The DNR, defending the ban by citing the dangers wild pigs have on wildlife, called the decision "unfortunate." The DNR has referred to these wild pigs as the terrestrial version of Asian carp. 

"It's unfortunate the court's ruling did not recognize the threat posed by Russian boars and the damage these animals can do to Michigan's natural and agricultural resources," said DNR spokesperson Ed GOLDER in a statement. "We are reviewing the ruling within the 21-day window for appeal. In the meantime, according to Judge Solka's ruling, the Invasive Species Order remains in effect in Michigan." 

But Joseph O'LEARY, who represented the plaintiff pig owners, praised the decision. 

"I can say that we are pleased with Judge Solka's ruling because it is legally and scientifically sound and vindicates the position we have take from the outset: A pig is a pig. Feral and wild pigs outside a fence are a problem, while domesticated pigs inside a fence under the proper husbandry of humans are not a problem," O'Leary said in an email. "We are grateful that Judge Solka recognized that fact and we are hopeful that now the DNR will focus its attention on legitimate, scientifically sound measures that may actually eliminate feral swine from Michigan without trampling on the rights of farmers." 

Two lawmakers, Sens. Darwin BOOHER (R-Evart) and Tom CASPERSON (R-Escanaba), released a statement praising Solka's decision. 

"The judge clearly recognized that the small business owners are raising domestic hogs and do not own wild or feral swine," Booher said in the release. "We congratulate our constituents for winning their day in court and for standing up against the state government's overreach." 

The judge's decision affects three similar cases consolidated in the Marquette County Circuit Court. After the DNR deemed their pigs illegal, the pig owners challenged the ISO, both in their own individual circumstances and the DNR's authority as a whole to issue the order (See "U.P. Judge Expected To Rule On State's Wild Pig Prohibition," 3/14/14). 

The pig owners did not succeed by challenging the state's authority but did succeed in getting relief from the order, as Solka found the ISO and the declaratory ruling to be an "arbitrary and unreasonable classification of pigs under the control of these Plaintiffs as illegal invasive species."
----
*Written exercise 1*. In the article on the Michigan wild pig ruling, what did the DNR call the court's decision?
The rows have no connection to the article above.

Items from a data source
----
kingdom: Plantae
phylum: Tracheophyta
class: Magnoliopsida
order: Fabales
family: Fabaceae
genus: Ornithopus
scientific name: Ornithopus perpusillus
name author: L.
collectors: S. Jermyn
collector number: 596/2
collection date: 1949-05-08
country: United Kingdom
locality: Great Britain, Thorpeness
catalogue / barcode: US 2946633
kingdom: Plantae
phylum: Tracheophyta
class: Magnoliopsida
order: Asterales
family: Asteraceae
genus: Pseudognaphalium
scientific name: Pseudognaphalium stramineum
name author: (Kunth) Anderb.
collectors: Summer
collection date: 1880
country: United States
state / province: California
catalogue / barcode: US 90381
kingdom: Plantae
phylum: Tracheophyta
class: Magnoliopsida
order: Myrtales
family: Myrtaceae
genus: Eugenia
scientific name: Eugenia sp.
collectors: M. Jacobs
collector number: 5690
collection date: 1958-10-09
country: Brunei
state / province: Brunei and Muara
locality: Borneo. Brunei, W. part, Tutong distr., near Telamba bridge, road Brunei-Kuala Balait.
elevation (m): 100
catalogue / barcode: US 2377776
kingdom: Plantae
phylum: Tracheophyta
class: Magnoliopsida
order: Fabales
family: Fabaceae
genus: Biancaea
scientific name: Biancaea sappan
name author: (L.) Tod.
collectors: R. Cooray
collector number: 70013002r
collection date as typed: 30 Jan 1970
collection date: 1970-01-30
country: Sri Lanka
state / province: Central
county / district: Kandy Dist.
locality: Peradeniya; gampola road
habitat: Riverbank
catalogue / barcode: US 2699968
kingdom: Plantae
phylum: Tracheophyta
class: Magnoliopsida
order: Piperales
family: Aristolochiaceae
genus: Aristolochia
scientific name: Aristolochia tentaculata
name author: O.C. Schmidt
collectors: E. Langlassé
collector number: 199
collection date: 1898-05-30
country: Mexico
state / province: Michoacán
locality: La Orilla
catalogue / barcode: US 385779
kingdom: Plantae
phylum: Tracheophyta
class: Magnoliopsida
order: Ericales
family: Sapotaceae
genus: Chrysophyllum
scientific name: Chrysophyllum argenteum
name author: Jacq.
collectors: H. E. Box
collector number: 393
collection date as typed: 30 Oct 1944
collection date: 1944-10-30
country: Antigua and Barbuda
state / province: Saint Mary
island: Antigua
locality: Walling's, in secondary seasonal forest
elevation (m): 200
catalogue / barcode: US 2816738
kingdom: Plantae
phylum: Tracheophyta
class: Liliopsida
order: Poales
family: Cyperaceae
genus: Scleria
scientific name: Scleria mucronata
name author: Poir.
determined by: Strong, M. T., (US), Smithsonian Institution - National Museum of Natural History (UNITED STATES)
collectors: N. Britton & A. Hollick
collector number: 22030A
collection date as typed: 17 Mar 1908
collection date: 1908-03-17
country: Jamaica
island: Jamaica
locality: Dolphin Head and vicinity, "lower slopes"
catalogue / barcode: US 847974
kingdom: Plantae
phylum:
----
*Written exercise 2*. Edit the rows, covering everything from the line containing "country: Brunei" down to the line containing "catalogue / barcode: US 2699968", so that "locality" becomes "site" with all else unchanged. Return only those lines.

*Written solution 1*. The DNR called the decision "unfortunate."

*Written solution 2*.
country: Brunei
state / province: Brunei and Muara
site: Borneo. Brunei, W. part, Tutong distr., near Telamba bridge, road Brunei-Kuala Balait.
elevation (m): 100
catalogue / barcode: US 2377776
kingdom: Plantae
phylum: Tracheophyta
class: Magnoliopsida
order: Fabales
family: Fabaceae
genus: Biancaea
scientific name: Biancaea sappan
name author: (L.) Tod.
collectors: R. Cooray
collector number: 70013002r
collection date as typed: 30 Jan 1970
collection date: 1970-01-30
country: Sri Lanka
state / province: Central
county / district: Kandy Dist.
site: Peradeniya; gampola road
habitat: Riverbank
catalogue / barcode: US 2699968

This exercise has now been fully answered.